Norway embraces Chinese cash in race for Arctic oil riches

November 13, 2014

Norway embraces Chinese cash in race for Arctic oil riches

OMAR R. VALDIMARSSON and MIKAEL HOLTER

REYKJAVIK, Iceland (Bloomberg) -- Norway, western Europe’s largest crude oil producer, says it welcomes China as a partner in efforts to develop Arctic energy resources.

The Nordic country is doing business with China’s CNOOC Ltd. as it tries to find oil off Iceland’s shores. The Chinese company is also looking into exploring Norway’s eastern Barents Sea, an area where licenses will be awarded in 2016.
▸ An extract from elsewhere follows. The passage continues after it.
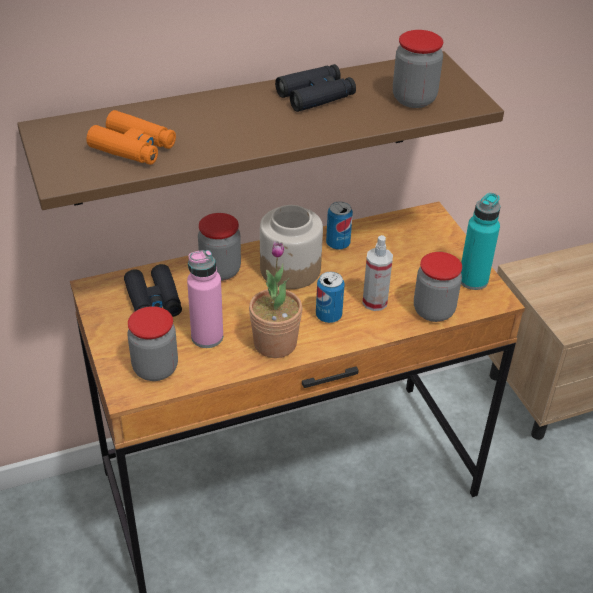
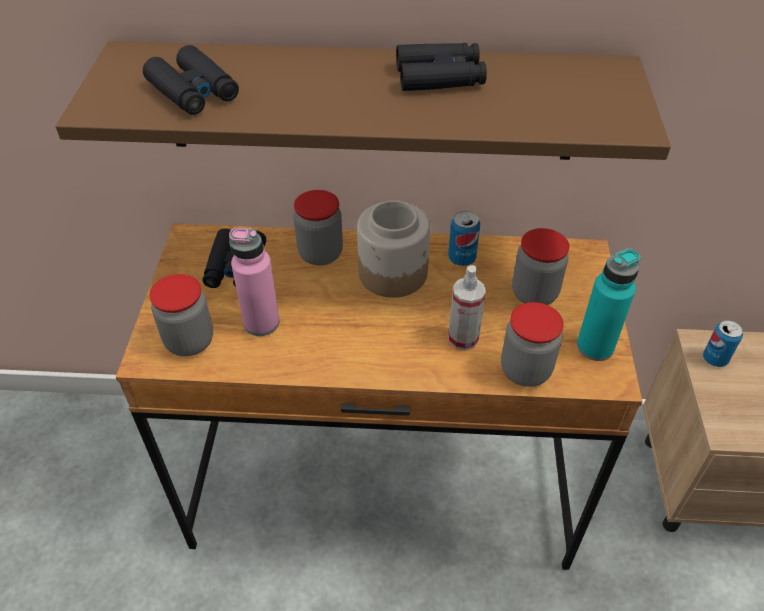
camera: 25 degrees right, 5 degrees up
orange binoculars [86,110,176,165] -> black binoculars [143,45,239,115]
potted plant [249,241,302,358] -> none
can [316,272,345,323] -> can moved to [703,320,743,367]
jar [393,30,443,108] -> jar moved to [512,228,570,305]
“China is one of the countries that like to participate in the north in cooperation with the countries that have sovereignty in the high north,” Norway Oil and Energy Minister Tord Lien said in an interview in Iceland on Nov. 12. “International cooperation on developing energy resources and other resources is not a bad thing, it’s a good thing.”

The welcoming tone comes amid a freeze in relations between China and Norway after the 2010 Nobel Peace Prize. China reacted with anger when the Oslo-based Nobel Committee gave the award to political dissident Liu Xiaobo.
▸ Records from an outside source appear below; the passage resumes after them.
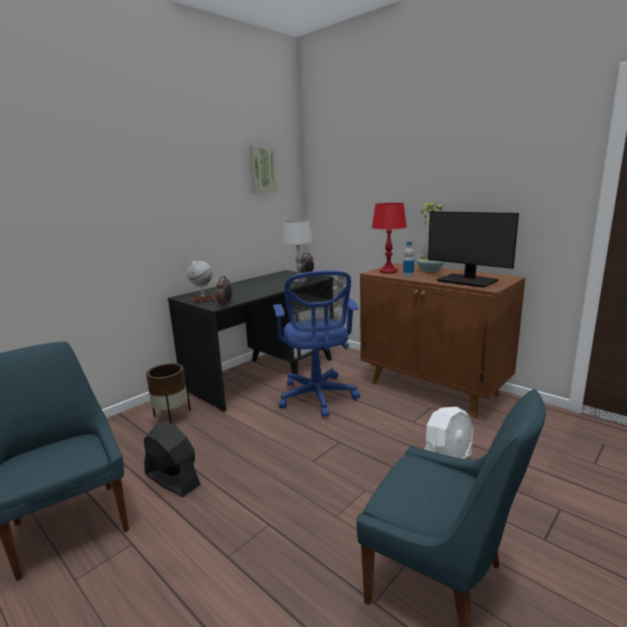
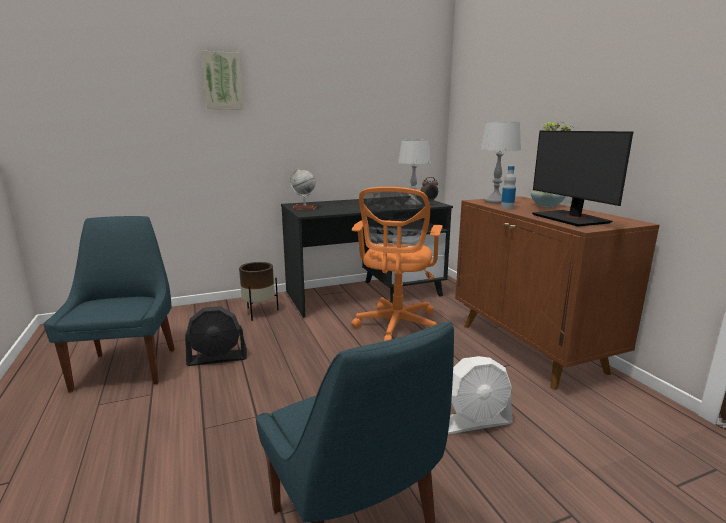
camera: 25 degrees right, 0 degrees up
black fan [144,422,201,497] -> black fan turned 105 degrees clockwise [185,306,247,366]
alarm clock [216,276,232,306] -> none
picture [249,146,278,194] -> picture moved to [201,51,244,110]
blue office chair [273,270,360,417] -> orange office chair [352,187,443,341]
red table lamp [372,203,407,273] -> grey table lamp [479,122,521,204]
The world’s second-biggest economy is trying to gain access to energy sources needed to fuel its growth. Part of that plan involves the Arctic, which may hold more than 20% of the globe’s undiscovered oil and gas resources.

“We like to cooperate with oil and gas energy producing companies from everywhere in the world,” said Lien. “And if they are skilled and good at what they are doing, that’s what’s important for us.”

Policy Goal

Norway’s Conservative-led government, which won power last year, has made improved relations with China its top foreign-policy goal. The administration is doing what it can to avoid angering China further, including snubbing the Dalai Lama -- another Nobel Peace prize laureate -- during his visit to Norway in May.

The increased industrial cooperation will force contact between the authorities, said Arild Moe, director at the Fridtjof Nansen Institute, where he focuses on Arctic energy policy.

“The commercial interest for the Barents Sea could make more people in the Chinese leadership aware of Norway’s importance,” he said. “They already know that Norway is important in terms of energy supplies, but it could strengthen that understanding.”

State-owned CNOOC and its Canadian subsidiary, Nexen Inc., are looking into buying seismic data from Norway covering an area of the Barents Sea, according to a Sept. 30 email to the Norwegian Petroleum Directorate. CNOOC also became a partner of Norway’s fully state-owned company Petoro AS in an exploration license off Iceland’s shores last year.

Lien said there are “good possibilities” of finding and producing energy resources also in Iceland.

“CNOOC is one of the companies that we do know have considerable skills in what they’re doing and, of course, we like to cooperate with that kind of a company,” he said.